Fleming was an English electrical engineer who was the inventor of the thermionic valve vacuum tube as an electronic device. The device functioned as a diode used as a rectifier to convert AC current into DC current. Fleming’s diodes were used in early radio receivers and radar systems before the invention of solid-state semiconductors.
He was also the originator of the familiar “right-hand rule” salute used by mathematicians and physicists to determine the direction of vectors that are multiplied together. You take your flat right hand and point the fingers towards the first vector, close your fingers towards the second vector and the direction your thumb points to the resulting direction. Go to any electricity and magnetism classroom and watch the number of students performing this salute and think of John Ambrose Fleming.
1940 – Joseph L. Goldstein was born.
Goldstein is an American biochemist who shares the 1985 Nobel Prize in Medicine with Michael Brown for their discoveries on how cholesterol metabolism is regulated. They found that cells remove cholesterol from the bloodstream by low-density lipoproteins.
This discovery would lead to the statin drugs to lower cholesterol used by many people today.

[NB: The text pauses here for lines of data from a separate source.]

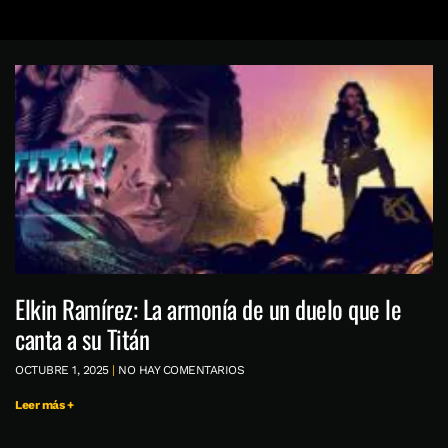
Elkin Ramírez: La armonía de un duelo que le
canta a su Titán
OCTUBRE 1, 2025
NO HAY COMENTARIOS
Leer más +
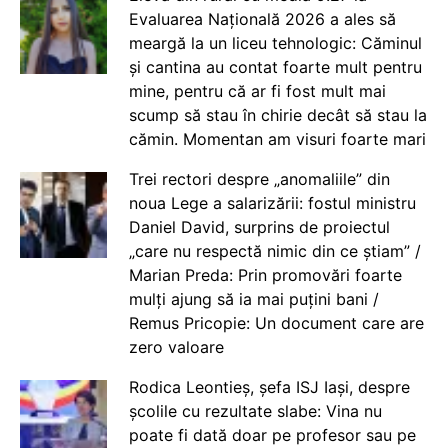
Evaluarea Națională 2026 a ales să
meargă la un liceu tehnologic: Căminul
și cantina au contat foarte mult pentru
mine, pentru că ar fi fost mult mai
scump să stau în chirie decât să stau la
cămin. Momentan am visuri foarte mari
Trei rectori despre „anomaliile” din
noua Lege a salarizării: fostul ministru
Daniel David, surprins de proiectul
„care nu respectă nimic din ce știam” /
Marian Preda: Prin promovări foarte
mulți ajung să ia mai puțini bani /
Remus Pricopie: Un document care are
zero valoare
Rodica Leontieș, șefa ISJ Iași, despre
școlile cu rezultate slabe: Vina nu
poate fi dată doar pe profesor sau pe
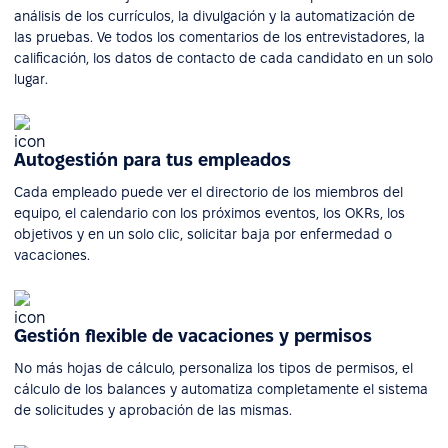
análisis de los currículos, la divulgación y la automatización de
las pruebas. Ve todos los comentarios de los entrevistadores, la
calificación, los datos de contacto de cada candidato en un solo
lugar.
Autogestión para tus empleados
Cada empleado puede ver el directorio de los miembros del
equipo, el calendario con los próximos eventos, los OKRs, los
objetivos y en un solo clic, solicitar baja por enfermedad o
vacaciones.
Gestión flexible de vacaciones y permisos
No más hojas de cálculo, personaliza los tipos de permisos, el
cálculo de los balances y automatiza completamente el sistema
de solicitudes y aprobación de las mismas.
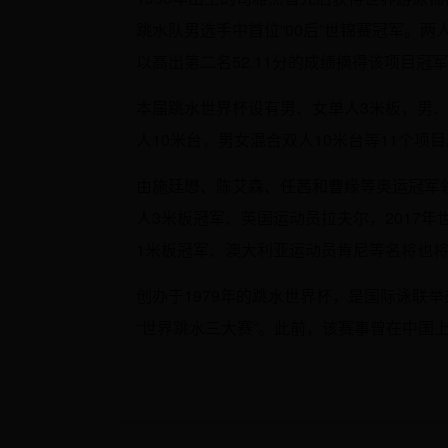
跳水队男选手中首位“00后”世锦赛冠军。
以高出第二名52.11分的成绩摘得该项目冠
本届跳水世界杯设有男、女单人3米板，男、
人10米台，男女混合双人10米台等11个项
由施廷懋、陈艾森、任茜和曹缘等奥运冠军领
人3米板冠军、英国运动员拉夫尔，2017年
1米板冠军、澳大利亚运动员肯尼等名将也
创办于1979年的跳水世界杯，是国际泳联
“世界跳水三大赛”。此前，该赛事曾在中国上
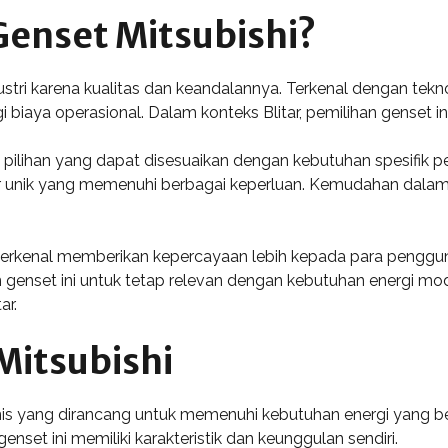
enset Mitsubishi?
dustri karena kualitas dan keandalannya. Terkenal dengan tekno
biaya operasional. Dalam konteks Blitar, pemilihan genset ini
m pilihan yang dapat disesuaikan dengan kebutuhan spesifik pe
itur unik yang memenuhi berbagai keperluan. Kemudahan dala
 terkenal memberikan kepercayaan lebih kepada para penggu
enset ini untuk tetap relevan dengan kebutuhan energi mo
ar.
Mitsubishi
enis yang dirancang untuk memenuhi kebutuhan energi yang be
enset ini memiliki karakteristik dan keunggulan sendiri.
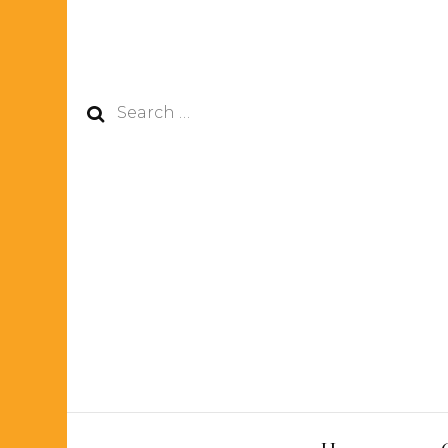
Search
for:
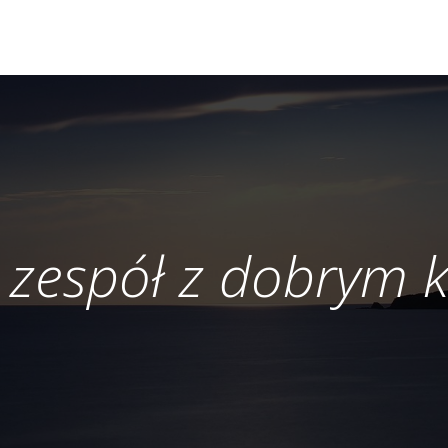
 zespół z dobrym 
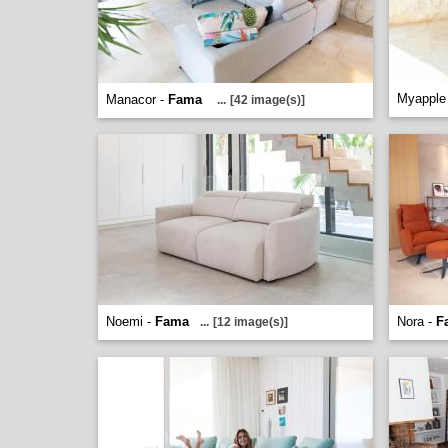
Myapple
Manacor -
Fama
...
[42 image(s)]
Noemi -
Fama
Nora -
F
...
[12 image(s)]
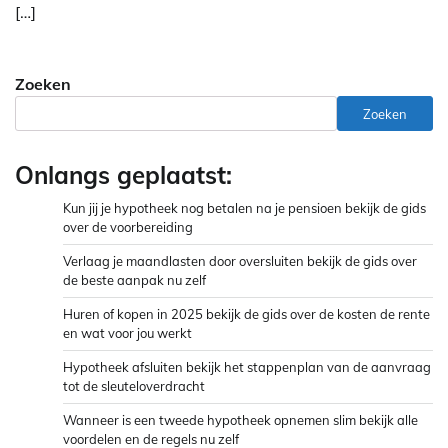
[…]
Zoeken
Zoeken
Onlangs geplaatst:
Kun jij je hypotheek nog betalen na je pensioen bekijk de gids
over de voorbereiding
Verlaag je maandlasten door oversluiten bekijk de gids over
de beste aanpak nu zelf
Huren of kopen in 2025 bekijk de gids over de kosten de rente
en wat voor jou werkt
Hypotheek afsluiten bekijk het stappenplan van de aanvraag
tot de sleuteloverdracht
Wanneer is een tweede hypotheek opnemen slim bekijk alle
voordelen en de regels nu zelf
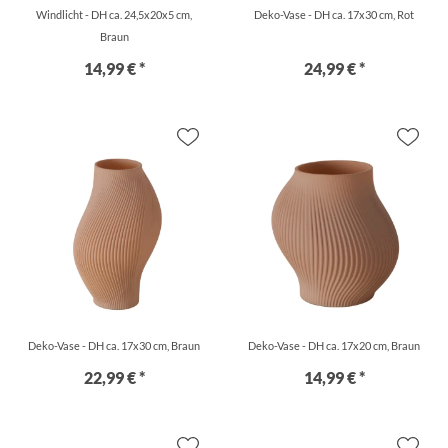
Windlicht - DH ca. 24,5x20x5 cm,
Deko-Vase - DH ca. 17x30 cm, Rot
Braun
14,99 € *
24,99 € *
Deko-Vase - DH ca. 17x30 cm, Braun
Deko-Vase - DH ca. 17x20 cm, Braun
22,99 € *
14,99 € *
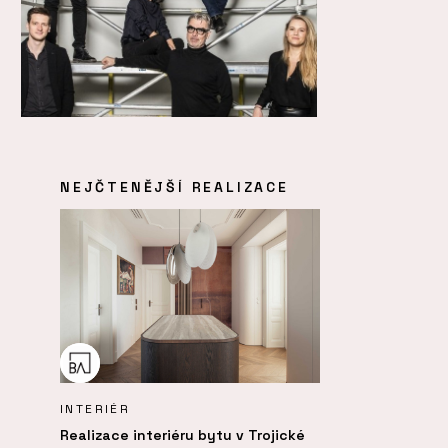
NEJČTENĚJŠÍ REALIZACE
INTERIÉR
Realizace interiéru bytu v Trojické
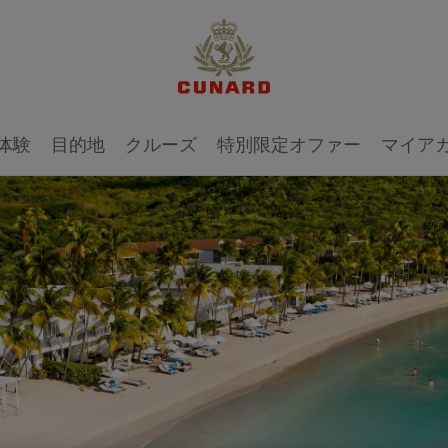
体験
目的地
クルーズ
特別限定オファー
マイア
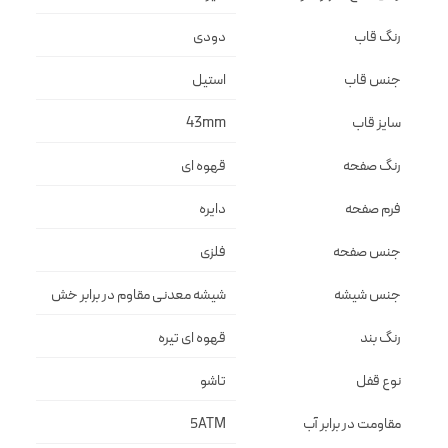
رنگ قاب
دودى
جنس قاب
استيل
سایز قاب
43mm
رنگ صفحه
قهوه اى
فرم صفحه
دايره
جنس صفحه
فلزى
جنس شیشه
شيشه معدنى مقاوم در برابر خش
رنگ بند
قهوه اى تيره
نوع قفل
تاشو
مقاومت در برابر آب
5ATM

1911 – Maurice Goldhaber was born.
Goldhaber was an Austrian-American experimental physicist who made many contributions to nuclear physics. He established the first accurate measurement of the newly discovered neutron in 1934 and provided evidence it was it’s own particle and not a compound of positrons and electrons. He also showed beta radiation was the same as atomic electrons. He worked with Edward Teller to develop concepts leading to giant dipole resonance and worked with Lee Grodzins and Andrew Sunyar to establish the negative helicity of neutrinos.
1908 – George H. Hitchings was born.
Hitchings was an American doctor spent a career developing drug treatments for a myriad of diseases. His team developed drug therapies for malaria, leukemia, gout, organ transplant rejection, herpes, and AIDS. His work with chemotherapy earned him part of the 1988 Nobel Prize in Medicine with James Black and Gertrude Elion.
1892 – Eugene Houdry was born.
Houndry was a French engineer who invented the Houndry process of catalytic cracking of petroleum to gasoline. The Houndry process is still in use in refineries today.
He also invented the catalytic converter in an attempt to reduce the amount pollutants caused by automotive combustion. This device was never used in cars until gasoline stopped using tetraethyl lead additives. The lead additive would destroy the catalyst rendering the device useless. Today, they’re standard equipment in automobiles.
1838 – Paul Émile Lecoq de Boisbaudran was born.
Lecoq was a French chemist who used Kirchhoff’s spectroscopy techniques to discover the elements gallium, samarium, and dysprosium.
Lecoq found the first of Mendeleev’s predicted elements, eka-aluminum. He named this element gallium. Some believed he named this element after himself since “gallus” is Latin for “le coq” (rooster). He later tried to clarify in an article the name came from the Latin name of Gaul: Gallus.
He found evidence of another element in his samples of samarium and gadolinium, but could never isolate the hidden element. French chemist Eugène-Anatole Demarçay would use this data to eventually discover the element europium.